[PROVIDED DATA — start]

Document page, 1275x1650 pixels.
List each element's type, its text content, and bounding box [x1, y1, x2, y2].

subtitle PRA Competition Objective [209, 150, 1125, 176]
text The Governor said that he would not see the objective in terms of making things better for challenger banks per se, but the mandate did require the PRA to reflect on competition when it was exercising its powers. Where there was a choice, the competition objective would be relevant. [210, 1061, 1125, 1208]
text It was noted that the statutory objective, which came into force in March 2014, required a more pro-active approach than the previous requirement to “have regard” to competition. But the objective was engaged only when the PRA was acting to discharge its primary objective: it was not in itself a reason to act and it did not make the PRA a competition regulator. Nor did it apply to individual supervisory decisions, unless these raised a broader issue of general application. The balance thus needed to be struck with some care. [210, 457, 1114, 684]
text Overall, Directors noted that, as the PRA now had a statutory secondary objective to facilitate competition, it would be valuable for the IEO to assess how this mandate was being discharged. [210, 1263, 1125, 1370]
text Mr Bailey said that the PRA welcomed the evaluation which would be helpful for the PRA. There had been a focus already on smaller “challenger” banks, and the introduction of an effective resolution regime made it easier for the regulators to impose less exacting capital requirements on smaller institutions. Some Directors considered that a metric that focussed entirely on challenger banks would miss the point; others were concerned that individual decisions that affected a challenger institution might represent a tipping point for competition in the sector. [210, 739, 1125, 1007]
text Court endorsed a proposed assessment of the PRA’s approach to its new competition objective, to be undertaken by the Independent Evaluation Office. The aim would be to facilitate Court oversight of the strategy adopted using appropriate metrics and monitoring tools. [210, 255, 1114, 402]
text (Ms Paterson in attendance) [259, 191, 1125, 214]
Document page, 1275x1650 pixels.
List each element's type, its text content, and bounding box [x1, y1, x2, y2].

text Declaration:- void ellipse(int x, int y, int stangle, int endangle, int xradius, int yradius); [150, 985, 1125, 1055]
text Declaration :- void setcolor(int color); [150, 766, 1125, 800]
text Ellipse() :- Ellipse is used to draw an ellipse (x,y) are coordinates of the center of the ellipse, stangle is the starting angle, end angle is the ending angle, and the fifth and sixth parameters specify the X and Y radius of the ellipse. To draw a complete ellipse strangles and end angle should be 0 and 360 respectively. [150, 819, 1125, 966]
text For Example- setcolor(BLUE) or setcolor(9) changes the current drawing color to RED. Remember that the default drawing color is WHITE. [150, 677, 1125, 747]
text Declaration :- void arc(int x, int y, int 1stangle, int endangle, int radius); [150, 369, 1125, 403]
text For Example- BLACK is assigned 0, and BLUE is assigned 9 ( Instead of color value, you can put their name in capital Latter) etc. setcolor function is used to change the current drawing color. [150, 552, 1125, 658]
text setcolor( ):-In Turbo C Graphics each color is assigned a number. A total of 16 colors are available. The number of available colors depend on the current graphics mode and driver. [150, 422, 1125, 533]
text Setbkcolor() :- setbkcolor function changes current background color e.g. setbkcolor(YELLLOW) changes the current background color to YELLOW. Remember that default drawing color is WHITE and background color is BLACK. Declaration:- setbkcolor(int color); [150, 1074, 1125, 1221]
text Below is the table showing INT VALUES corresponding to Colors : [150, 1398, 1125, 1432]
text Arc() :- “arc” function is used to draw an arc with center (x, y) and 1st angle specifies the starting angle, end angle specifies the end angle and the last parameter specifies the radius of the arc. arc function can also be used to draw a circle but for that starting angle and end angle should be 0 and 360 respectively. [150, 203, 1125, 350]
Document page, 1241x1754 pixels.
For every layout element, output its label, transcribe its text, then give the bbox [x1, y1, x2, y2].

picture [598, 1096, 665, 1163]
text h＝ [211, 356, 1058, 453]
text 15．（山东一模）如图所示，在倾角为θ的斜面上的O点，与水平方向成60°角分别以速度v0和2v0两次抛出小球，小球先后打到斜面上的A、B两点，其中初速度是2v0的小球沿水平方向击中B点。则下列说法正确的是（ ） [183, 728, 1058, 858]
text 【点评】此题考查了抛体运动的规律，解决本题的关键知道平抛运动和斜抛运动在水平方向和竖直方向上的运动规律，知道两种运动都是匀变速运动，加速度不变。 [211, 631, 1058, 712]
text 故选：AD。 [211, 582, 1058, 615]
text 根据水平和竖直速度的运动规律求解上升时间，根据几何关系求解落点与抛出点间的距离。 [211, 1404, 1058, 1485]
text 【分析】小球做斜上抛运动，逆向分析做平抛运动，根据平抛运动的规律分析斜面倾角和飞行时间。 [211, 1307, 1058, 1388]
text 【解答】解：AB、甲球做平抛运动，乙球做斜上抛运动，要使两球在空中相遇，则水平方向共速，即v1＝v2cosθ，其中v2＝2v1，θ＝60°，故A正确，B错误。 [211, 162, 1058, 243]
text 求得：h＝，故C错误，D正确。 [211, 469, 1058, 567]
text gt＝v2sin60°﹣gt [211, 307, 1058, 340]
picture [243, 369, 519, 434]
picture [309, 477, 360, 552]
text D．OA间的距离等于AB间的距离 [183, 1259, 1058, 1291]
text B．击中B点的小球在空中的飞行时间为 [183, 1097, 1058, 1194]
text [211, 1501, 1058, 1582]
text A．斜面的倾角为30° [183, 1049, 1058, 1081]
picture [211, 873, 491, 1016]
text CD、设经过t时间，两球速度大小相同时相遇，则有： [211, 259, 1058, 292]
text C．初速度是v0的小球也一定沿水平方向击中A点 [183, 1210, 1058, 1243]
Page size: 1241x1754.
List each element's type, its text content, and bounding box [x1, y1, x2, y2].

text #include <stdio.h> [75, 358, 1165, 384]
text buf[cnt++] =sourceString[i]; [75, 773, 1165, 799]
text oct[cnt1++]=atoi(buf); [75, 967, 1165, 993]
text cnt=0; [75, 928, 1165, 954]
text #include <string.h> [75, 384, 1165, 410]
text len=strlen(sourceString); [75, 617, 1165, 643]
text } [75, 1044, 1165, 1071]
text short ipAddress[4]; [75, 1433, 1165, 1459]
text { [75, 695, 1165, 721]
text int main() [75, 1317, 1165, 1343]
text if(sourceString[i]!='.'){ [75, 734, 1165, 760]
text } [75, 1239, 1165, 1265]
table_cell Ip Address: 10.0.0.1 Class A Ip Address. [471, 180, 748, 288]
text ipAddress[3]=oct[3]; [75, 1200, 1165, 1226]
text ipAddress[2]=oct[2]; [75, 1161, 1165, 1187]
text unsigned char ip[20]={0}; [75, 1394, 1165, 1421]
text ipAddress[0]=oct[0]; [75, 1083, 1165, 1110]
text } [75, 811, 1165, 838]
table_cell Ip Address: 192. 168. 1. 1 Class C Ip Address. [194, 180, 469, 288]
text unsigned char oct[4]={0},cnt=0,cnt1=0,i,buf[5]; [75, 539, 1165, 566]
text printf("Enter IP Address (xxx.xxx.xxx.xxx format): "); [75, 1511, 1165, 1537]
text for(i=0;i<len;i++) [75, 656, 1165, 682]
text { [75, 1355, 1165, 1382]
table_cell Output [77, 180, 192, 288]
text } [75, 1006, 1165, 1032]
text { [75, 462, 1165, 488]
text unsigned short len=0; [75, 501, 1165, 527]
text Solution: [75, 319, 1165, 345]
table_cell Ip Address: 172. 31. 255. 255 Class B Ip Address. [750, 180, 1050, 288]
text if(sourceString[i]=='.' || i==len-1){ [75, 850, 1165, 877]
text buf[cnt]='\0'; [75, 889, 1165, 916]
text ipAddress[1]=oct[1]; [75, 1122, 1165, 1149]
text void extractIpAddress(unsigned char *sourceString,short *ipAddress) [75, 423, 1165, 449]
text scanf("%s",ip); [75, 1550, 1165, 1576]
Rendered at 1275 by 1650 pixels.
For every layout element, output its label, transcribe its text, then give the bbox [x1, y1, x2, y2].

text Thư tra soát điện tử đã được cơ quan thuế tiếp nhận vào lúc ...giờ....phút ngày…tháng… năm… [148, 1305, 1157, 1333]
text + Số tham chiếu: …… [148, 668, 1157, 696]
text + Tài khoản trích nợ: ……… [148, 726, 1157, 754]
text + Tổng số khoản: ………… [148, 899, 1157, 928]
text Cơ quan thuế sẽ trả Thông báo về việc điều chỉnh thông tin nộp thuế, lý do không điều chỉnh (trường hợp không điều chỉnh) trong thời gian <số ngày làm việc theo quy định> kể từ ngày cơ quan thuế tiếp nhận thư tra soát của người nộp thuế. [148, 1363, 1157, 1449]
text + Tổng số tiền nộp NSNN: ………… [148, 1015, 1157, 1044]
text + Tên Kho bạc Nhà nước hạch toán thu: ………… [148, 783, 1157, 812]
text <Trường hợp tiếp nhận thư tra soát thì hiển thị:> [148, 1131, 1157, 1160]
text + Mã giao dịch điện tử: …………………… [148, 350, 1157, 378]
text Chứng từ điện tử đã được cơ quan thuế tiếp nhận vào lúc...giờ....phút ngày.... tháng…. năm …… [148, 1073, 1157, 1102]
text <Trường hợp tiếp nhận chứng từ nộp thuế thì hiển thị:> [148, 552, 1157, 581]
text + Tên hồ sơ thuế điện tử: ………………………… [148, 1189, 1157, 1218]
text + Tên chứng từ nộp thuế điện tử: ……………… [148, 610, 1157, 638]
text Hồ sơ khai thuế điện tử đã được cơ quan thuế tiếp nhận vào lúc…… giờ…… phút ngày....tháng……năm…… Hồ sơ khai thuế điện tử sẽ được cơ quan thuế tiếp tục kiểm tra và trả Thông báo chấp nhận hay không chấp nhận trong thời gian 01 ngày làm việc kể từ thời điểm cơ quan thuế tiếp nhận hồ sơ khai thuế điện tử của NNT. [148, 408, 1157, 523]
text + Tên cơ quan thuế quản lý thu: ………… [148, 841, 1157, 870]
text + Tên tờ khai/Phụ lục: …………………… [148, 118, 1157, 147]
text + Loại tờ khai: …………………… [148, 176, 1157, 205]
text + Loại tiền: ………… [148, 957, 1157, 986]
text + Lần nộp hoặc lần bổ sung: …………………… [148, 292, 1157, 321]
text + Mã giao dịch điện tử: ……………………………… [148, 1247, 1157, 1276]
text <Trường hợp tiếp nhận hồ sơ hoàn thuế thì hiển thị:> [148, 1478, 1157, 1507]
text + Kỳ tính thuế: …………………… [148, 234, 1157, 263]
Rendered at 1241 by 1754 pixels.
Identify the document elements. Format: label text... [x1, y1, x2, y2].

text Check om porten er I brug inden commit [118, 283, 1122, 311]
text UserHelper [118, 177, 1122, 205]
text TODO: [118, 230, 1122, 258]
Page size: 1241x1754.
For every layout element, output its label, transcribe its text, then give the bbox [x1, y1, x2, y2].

[PROVIDED DATA — finish]

§ **TASK BRIEF**:
After counting the lines above that include the word "default", give only the number.

§ **FINISHED TASK**:
2